When it came to living a gluten-free lifestyle, this loaf of bread was the game changer for me. Packed with loads of goodness; it’s somewhat dense and heavy in texture, but it's super satisfying. The chia seeds, psyllium husk, flax seeds and coconut oil are items that a quality health food store should carry. But if not, you can certainly find these ingredients online and have them delivered directly to your home.
Makes 1 loaf
Ingredients
1 cup / 135g sunflower seeds
½ cup / 90g flax seeds
½ cup / 65g whole almonds
1 ½ cups / 145g rolled oats
2 tbsp chia seeds
4 tbsp psyllium seed husks (3 tbsp if using psyllium husk powder)
1 tsp fine grain sea salt (add ½ tsp if using coarse salt)
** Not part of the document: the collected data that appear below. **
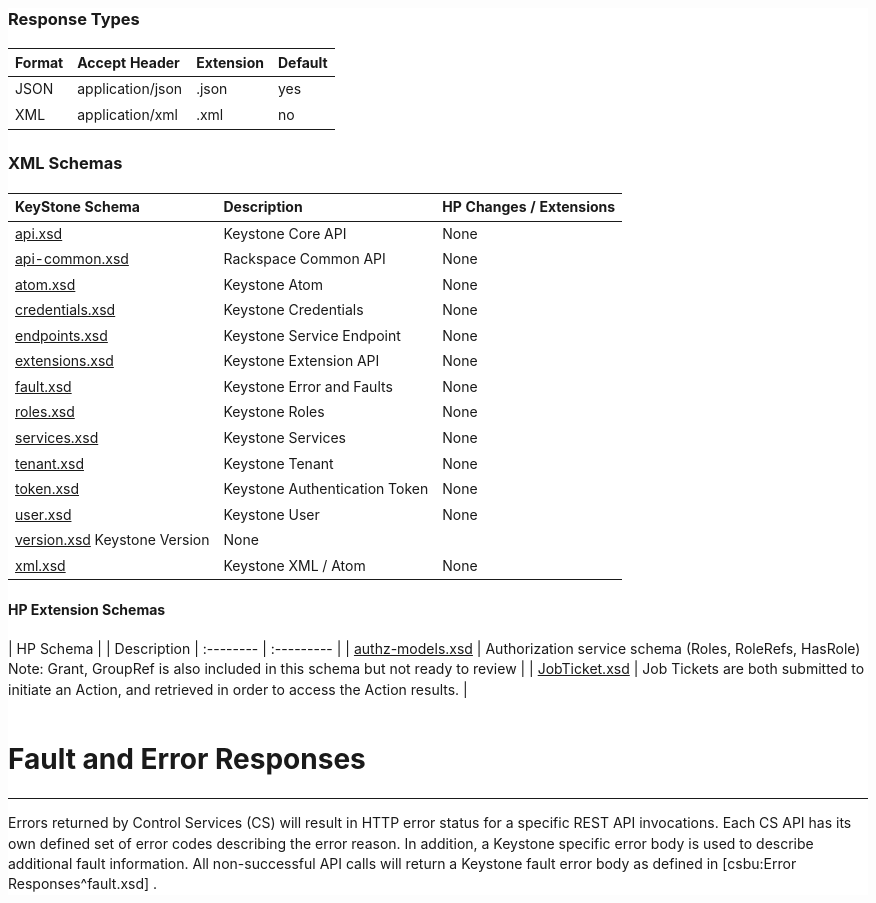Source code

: ### Response Types

| Format | Accept Header    | Extension | Default |
| :----- | :--------------- | :-------- | :------ |
| JSON   | application/json | .json     | yes     |
| XML    | application/xml  | .xml      | no      |


### XML Schemas

| KeyStone Schema | Description | HP Changes / Extensions |
| :-------------- | :---------- | :---------------------- |
| [api.xsd](xsd/api.xsd) | Keystone Core API | None |
| [api-common.xsd](xsd/api-common.xsd) | Rackspace Common API | None |
| [atom.xsd](xsd/atom.xsd) | Keystone Atom | None |
| [credentials.xsd](csd/credentials.xsd) | Keystone Credentials  | None |
| [endpoints.xsd](xsd/endpoints.xsd) | Keystone Service Endpoint | None |
| [extensions.xsd](xsd/extensions.xsd) | Keystone Extension API  | None |
| [fault.xsd](xsd/fault.xsd) | Keystone Error and Faults  | None |
| [roles.xsd](xsd/roles.xsd) | Keystone Roles  | None |
| [services.xsd](xsd/services.xsd) | Keystone Services | None |
| [tenant.xsd](xsd/tenant.xsd) | Keystone Tenant | None |
| [token.xsd](xsd/token.xsd) | Keystone Authentication Token | None |
| [user.xsd](xsd/user.xsd) | Keystone User | None |
| [version.xsd](xsd/version) Keystone Version | None |
| [xml.xsd](xsd/xml.xsd) | Keystone XML / Atom | None |


#### HP Extension Schemas

| HP Schema |  | Description
| :-------- | :--------- |
| [authz-models.xsd](xsd/authz-models.xsd) | Authorization service schema (Roles, RoleRefs, HasRole) Note: Grant, GroupRef is also included in this schema but not ready to review |
| [JobTicket.xsd](xsd/JobTicket.xsd) | Job Tickets are both submitted to initiate an Action, and retrieved in order to access the Action results. |



# Fault and Error Responses
---
Errors returned by Control Services (CS) will result in HTTP error
status for a specific REST API invocations. Each CS API has its own
defined set of error codes describing the error reason. In addition, a
Keystone specific error body is used to describe additional fault
information. All non-successful API calls will return a Keystone fault
error body as defined in [csbu:Error Responses\^fault.xsd] .

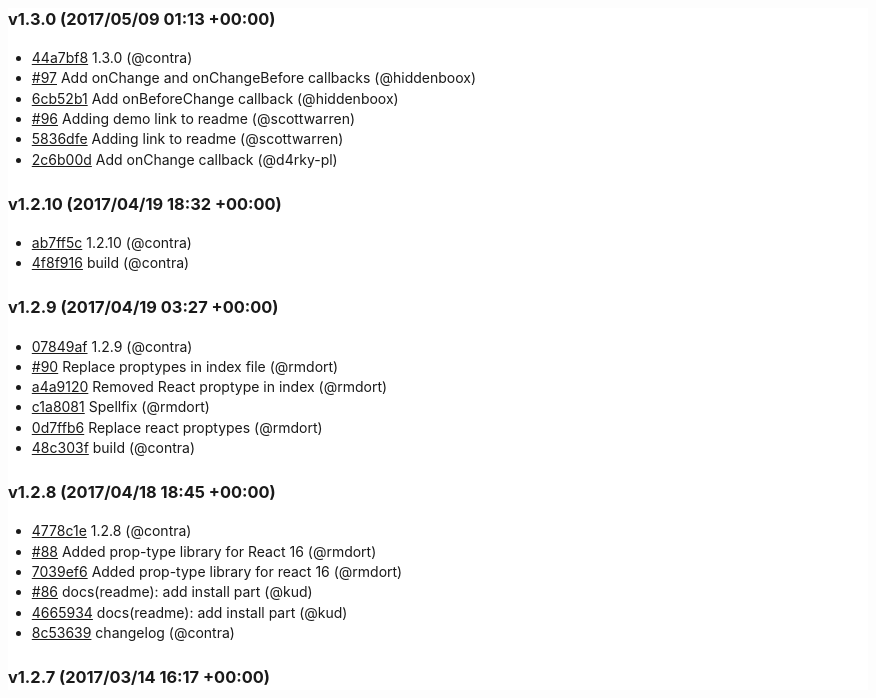 ### v1.3.0 (2017/05/09 01:13 +00:00)

- [44a7bf8](https://github.com/contra/react-responsive/commit/44a7bf8bd6f4289c4a644d4d1cdefbc5b01523c2) 1.3.0 (@contra)
- [#97](https://github.com/contra/react-responsive/pull/97) Add onChange and onChangeBefore callbacks (@hiddenboox)
- [6cb52b1](https://github.com/contra/react-responsive/commit/6cb52b15a452f1189bd4f89a4c5ce41bee21fe02) Add onBeforeChange callback (@hiddenboox)
- [#96](https://github.com/contra/react-responsive/pull/96) Adding demo link to readme (@scottwarren)
- [5836dfe](https://github.com/contra/react-responsive/commit/5836dfee1e85675ba1ea796a0e3cc75bba77d580) Adding link to readme (@scottwarren)
- [2c6b00d](https://github.com/contra/react-responsive/commit/2c6b00da63091b3bada0b8fe6105e50e29b37fde) Add onChange callback (@d4rky-pl)

### v1.2.10 (2017/04/19 18:32 +00:00)

- [ab7ff5c](https://github.com/contra/react-responsive/commit/ab7ff5cddcba1f22f3ace26dd777bbc530449c6c) 1.2.10 (@contra)
- [4f8f916](https://github.com/contra/react-responsive/commit/4f8f91612d389b06cfed42723b3fe0b8e1a66f8c) build (@contra)

### v1.2.9 (2017/04/19 03:27 +00:00)

- [07849af](https://github.com/contra/react-responsive/commit/07849afe0f7aee32c4db3dd4323bb93dbf23f1d1) 1.2.9 (@contra)
- [#90](https://github.com/contra/react-responsive/pull/90) Replace proptypes in index file (@rmdort)
- [a4a9120](https://github.com/contra/react-responsive/commit/a4a912073dff91401196fd8bc0ff41253573c49d) Removed React proptype in index (@rmdort)
- [c1a8081](https://github.com/contra/react-responsive/commit/c1a8081809d91542f7ce77e13bec42cbc26cd067) Spellfix (@rmdort)
- [0d7ffb6](https://github.com/contra/react-responsive/commit/0d7ffb6cf27027d7f1e64157a4d1b7ba45ffb0b1) Replace react proptypes (@rmdort)
- [48c303f](https://github.com/contra/react-responsive/commit/48c303f7c47e1d553f4e4d5d639073e72f7822e7) build (@contra)

### v1.2.8 (2017/04/18 18:45 +00:00)

- [4778c1e](https://github.com/contra/react-responsive/commit/4778c1e3793bffe15fd66cc0f7c8cb30c7cc59f0) 1.2.8 (@contra)
- [#88](https://github.com/contra/react-responsive/pull/88) Added prop-type library for React 16 (@rmdort)
- [7039ef6](https://github.com/contra/react-responsive/commit/7039ef6e30e409d83a8cf5e3a894cfdb136d3582) Added prop-type library for react 16 (@rmdort)
- [#86](https://github.com/contra/react-responsive/pull/86) docs(readme): add install part (@kud)
- [4665934](https://github.com/contra/react-responsive/commit/4665934ac824bca12c009a98f40c71bc8f47a081) docs(readme): add install part (@kud)
- [8c53639](https://github.com/contra/react-responsive/commit/8c536392459673d46e0df3682adf42c8196b17e0) changelog (@contra)

### v1.2.7 (2017/03/14 16:17 +00:00)
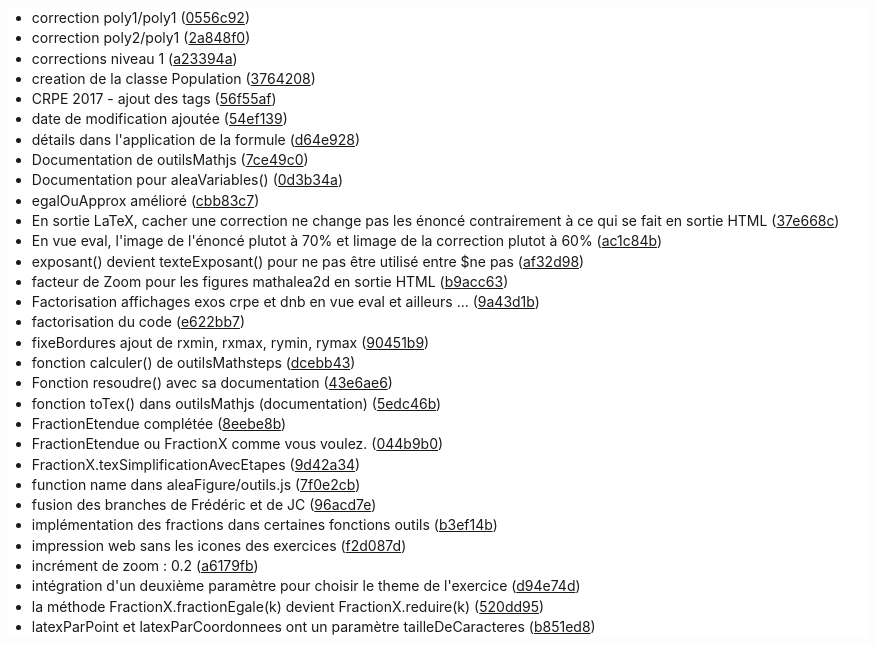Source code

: * correction poly1/poly1 ([0556c92](https://github.com/mathalea/mathalea/commits/0556c92c12c37c082e14bd6518e8a0853c7bd1b8))
* correction poly2/poly1 ([2a848f0](https://github.com/mathalea/mathalea/commits/2a848f0fe37dd59350aaa090aee2ceca354072c3))
* corrections niveau 1 ([a23394a](https://github.com/mathalea/mathalea/commits/a23394a41da99adf400ab87863c4e5bbddb7d352))
* creation de la classe Population ([3764208](https://github.com/mathalea/mathalea/commits/3764208a69805bc0706f33926d56be322d0572e8))
* CRPE 2017 - ajout des tags ([56f55af](https://github.com/mathalea/mathalea/commits/56f55aff63425b319377aad937cb5f6a98e1f512))
* date de modification ajoutée ([54ef139](https://github.com/mathalea/mathalea/commits/54ef139a1a3ccc0357773df0b56ddf49a7f92a7f))
* détails dans l'application de la formule ([d64e928](https://github.com/mathalea/mathalea/commits/d64e928c5bcb6a7a5c5736df4972a900491ad818))
* Documentation de outilsMathjs ([7ce49c0](https://github.com/mathalea/mathalea/commits/7ce49c0f460ce29618166aab3e2d5800a1129436))
* Documentation pour aleaVariables() ([0d3b34a](https://github.com/mathalea/mathalea/commits/0d3b34ac43316521ff37d4d20febbcd9a96714f4))
* egalOuApprox amélioré ([cbb83c7](https://github.com/mathalea/mathalea/commits/cbb83c7d5a9a9dd26a56067aaef693ffc0c11db4))
* En sortie LaTeX, cacher une correction ne change pas les énoncé contrairement à ce qui se fait en sortie HTML ([37e668c](https://github.com/mathalea/mathalea/commits/37e668cc8f00db510e755db60cff72c1d2b637ec))
* En vue eval, l'image de l'énoncé plutot à 70% et limage de la correction plutot à 60% ([ac1c84b](https://github.com/mathalea/mathalea/commits/ac1c84bcd571a6c8fb59a53e1d2fe96aedbadbc9))
* exposant() devient texteExposant() pour ne pas être utilisé entre $ne pas ([af32d98](https://github.com/mathalea/mathalea/commits/af32d98304d3b90e42b175184fddee8beda6099b))
* facteur de Zoom pour les figures mathalea2d en sortie HTML ([b9acc63](https://github.com/mathalea/mathalea/commits/b9acc6351fc77b44c1541b5087c004977d3d523d))
* Factorisation affichages exos crpe et dnb en vue eval et ailleurs ... ([9a43d1b](https://github.com/mathalea/mathalea/commits/9a43d1beedcdedb7de821b0188ff73b61e140016))
* factorisation du code ([e622bb7](https://github.com/mathalea/mathalea/commits/e622bb7a9a976a19a217a14b0adbd8390a930a99))
* fixeBordures ajout de rxmin, rxmax, rymin, rymax ([90451b9](https://github.com/mathalea/mathalea/commits/90451b9d79fde01507079f4932ad4dab8203d234))
* fonction calculer() de outilsMathsteps ([dcebb43](https://github.com/mathalea/mathalea/commits/dcebb43131ca1ee0e5e8ba62f78b43098436d3ce))
* Fonction resoudre() avec sa documentation ([43e6ae6](https://github.com/mathalea/mathalea/commits/43e6ae6bd7cbd6c55a7c91f5f632ae5303179bf1))
* fonction toTex() dans outilsMathjs (documentation) ([5edc46b](https://github.com/mathalea/mathalea/commits/5edc46b905e25cc1e0a4e0f084a2564aaed9f884))
* FractionEtendue complétée ([8eebe8b](https://github.com/mathalea/mathalea/commits/8eebe8b36466c245d6d3992adfb7d0230eb6c15c))
* FractionEtendue ou FractionX comme vous voulez. ([044b9b0](https://github.com/mathalea/mathalea/commits/044b9b05708c6de0e1455b8f8c17d49b17b40fe2))
* FractionX.texSimplificationAvecEtapes ([9d42a34](https://github.com/mathalea/mathalea/commits/9d42a347db984d41a4c64962897b68f48476897c))
* function name dans aleaFigure/outils.js ([7f0e2cb](https://github.com/mathalea/mathalea/commits/7f0e2cb16eae38b28c46d576807f0b020acc8129))
* fusion des branches de Frédéric et de JC ([96acd7e](https://github.com/mathalea/mathalea/commits/96acd7e8cb470086dd754282f6d1515b4239c328))
* implémentation des fractions dans certaines fonctions outils ([b3ef14b](https://github.com/mathalea/mathalea/commits/b3ef14b2b5df24390e9c3c07611aa7ad56dae94e))
* impression web sans les icones des exercices ([f2d087d](https://github.com/mathalea/mathalea/commits/f2d087ddb4a712b1b6ddaf6a5c1763073246ec62))
* incrément de zoom : 0.2 ([a6179fb](https://github.com/mathalea/mathalea/commits/a6179fba2ce309c8203fec40499ae209ec38d93a))
* intégration d'un deuxième paramètre pour choisir le theme de l'exercice ([d94e74d](https://github.com/mathalea/mathalea/commits/d94e74dbc90fe4ef52d1d6dfd6abc64ec5e61a85))
* la méthode FractionX.fractionEgale(k) devient FractionX.reduire(k) ([520dd95](https://github.com/mathalea/mathalea/commits/520dd953030acaf28413759145f81b75bb30c1eb))
* latexParPoint et latexParCoordonnees ont un paramètre tailleDeCaracteres ([b851ed8](https://github.com/mathalea/mathalea/commits/b851ed838d0897f324ad8bdad7fdd707d90f43a4))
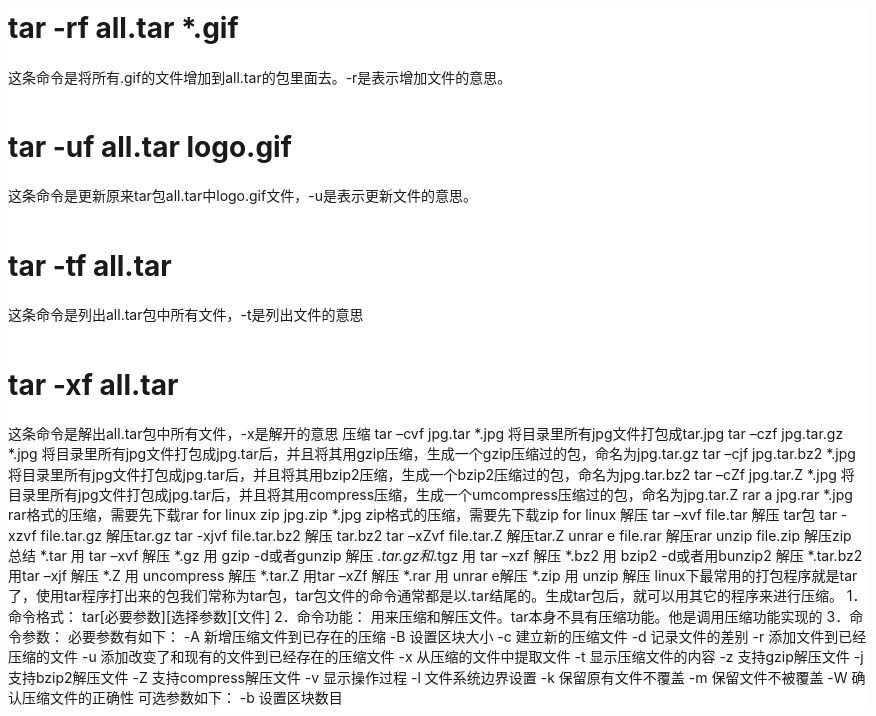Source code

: # tar -rf all.tar *.gif 
这条命令是将所有.gif的文件增加到all.tar的包里面去。-r是表示增加文件的意思。
# tar -uf all.tar logo.gif 
这条命令是更新原来tar包all.tar中logo.gif文件，-u是表示更新文件的意思。
# tar -tf all.tar 
这条命令是列出all.tar包中所有文件，-t是列出文件的意思
# tar -xf all.tar 
这条命令是解出all.tar包中所有文件，-x是解开的意思
压缩
tar –cvf jpg.tar *.jpg  将目录里所有jpg文件打包成tar.jpg
tar –czf jpg.tar.gz *.jpg   将目录里所有jpg文件打包成jpg.tar后，并且将其用gzip压缩，生成一个gzip压缩过的包，命名为jpg.tar.gz
tar –cjf jpg.tar.bz2 *.jpg 将目录里所有jpg文件打包成jpg.tar后，并且将其用bzip2压缩，生成一个bzip2压缩过的包，命名为jpg.tar.bz2
tar –cZf jpg.tar.Z *.jpg   将目录里所有jpg文件打包成jpg.tar后，并且将其用compress压缩，生成一个umcompress压缩过的包，命名为jpg.tar.Z
rar a jpg.rar *.jpg rar格式的压缩，需要先下载rar for linux
zip jpg.zip *.jpg   zip格式的压缩，需要先下载zip for linux 
解压
tar –xvf file.tar  解压 tar包
tar -xzvf file.tar.gz 解压tar.gz
tar -xjvf file.tar.bz2   解压 tar.bz2
tar –xZvf file.tar.Z   解压tar.Z
unrar e file.rar 解压rar
unzip file.zip 解压zip
总结
*.tar 用 tar –xvf 解压
*.gz 用 gzip -d或者gunzip 解压
*.tar.gz和*.tgz 用 tar –xzf 解压
*.bz2 用 bzip2 -d或者用bunzip2 解压
*.tar.bz2用tar –xjf 解压
*.Z 用 uncompress 解压
*.tar.Z 用tar –xZf 解压
*.rar 用 unrar e解压
*.zip 用 unzip 解压
linux下最常用的打包程序就是tar了，使用tar程序打出来的包我们常称为tar包，tar包文件的命令通常都是以.tar结尾的。生成tar包后，就可以用其它的程序来进行压缩。
1．命令格式：
tar[必要参数][选择参数][文件] 
2．命令功能：
用来压缩和解压文件。tar本身不具有压缩功能。他是调用压缩功能实现的 
3．命令参数：
必要参数有如下：
-A 新增压缩文件到已存在的压缩
-B 设置区块大小
-c 建立新的压缩文件
-d 记录文件的差别
-r 添加文件到已经压缩的文件
-u 添加改变了和现有的文件到已经存在的压缩文件
-x 从压缩的文件中提取文件
-t 显示压缩文件的内容
-z 支持gzip解压文件
-j 支持bzip2解压文件
-Z 支持compress解压文件
-v 显示操作过程
-l 文件系统边界设置
-k 保留原有文件不覆盖
-m 保留文件不被覆盖
-W 确认压缩文件的正确性
可选参数如下：
-b 设置区块数目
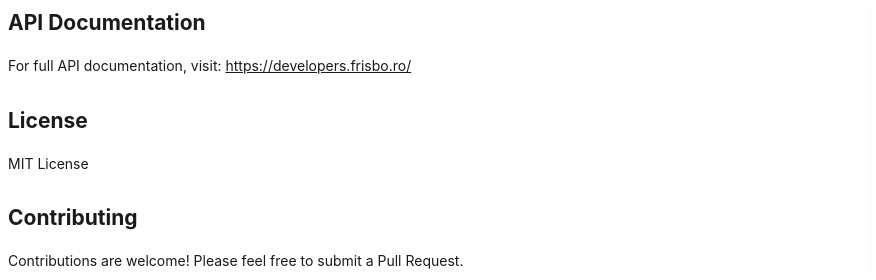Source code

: ## API Documentation

For full API documentation, visit: https://developers.frisbo.ro/

## License

MIT License

## Contributing

Contributions are welcome! Please feel free to submit a Pull Request.
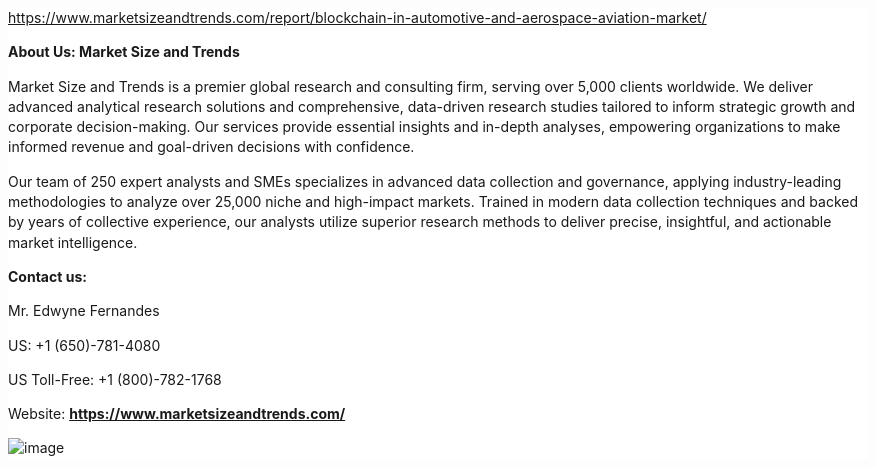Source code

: <a href="https://www.marketsizeandtrends.com/report/blockchain-in-automotive-and-aerospace-aviation-market/">https://www.marketsizeandtrends.com/report/blockchain-in-automotive-and-aerospace-aviation-market/</a></strong></p><p><strong>About Us: Market Size and Trends</strong></p><p>Market Size and Trends is a premier global research and consulting firm, serving over 5,000 clients worldwide. We deliver advanced analytical research solutions and comprehensive, data-driven research studies tailored to inform strategic growth and corporate decision-making. Our services provide essential insights and in-depth analyses, empowering organizations to make informed revenue and goal-driven decisions with confidence.</p><p>Our team of 250 expert analysts and SMEs specializes in advanced data collection and governance, applying industry-leading methodologies to analyze over 25,000 niche and high-impact markets. Trained in modern data collection techniques and backed by years of collective experience, our analysts utilize superior research methods to deliver precise, insightful, and actionable market intelligence.</p><p><strong>Contact us:</strong></p><p>Mr. Edwyne Fernandes</p><p>US: +1 (650)-781-4080</p><p>US Toll-Free: +1 (800)-782-1768</p><p>Website: <strong><a href="https://www.marketsizeandtrends.com/">https://www.marketsizeandtrends.com/</a></strong></p>
![image](https://github.com/user-attachments/assets/220ded1c-0a15-42a0-82c1-ed518fe9bf04)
1 tbsp honey or maple syrup
3 tbsp melted coconut oil
1 ½ cups / 350ml water
Method
In a large bowl combine all dry ingredients and mix thoroughly. In a small saucepan, warm the water slightly to help dissolve the coconut oil and honey.
Add this to the dry ingredients and mix very well until everything is completely soaked and mixture starts to bind (if the mixture is too thick to stir then add one or two teaspoons of water until the mixture is manageable).
Scoop mixture into a 9x5 inch loaf pan (lined with parchment paper), then using your hands press mixture to form the loaf. Smooth out the top with the back of a spoon. Let sit out on the counter for at least an hour for the dry ingredients to absorb all the liquid.
Preheat oven to 350°F / 175°C.
Place loaf pan on the middle rack of your oven and bake for 30 minutes. Remove bread from loaf pan, place it upside down directly on the rack and bake for another 30-40 minutes. Bread is done when it sounds somewhat hollow when tapped. Let cool completely before slicing (a serrated knife will always work best when it comes to slicing).
Store bread in a tightly sealed container for up to 5 days. Freezes well too. Slice before freezing for quick and easy toast!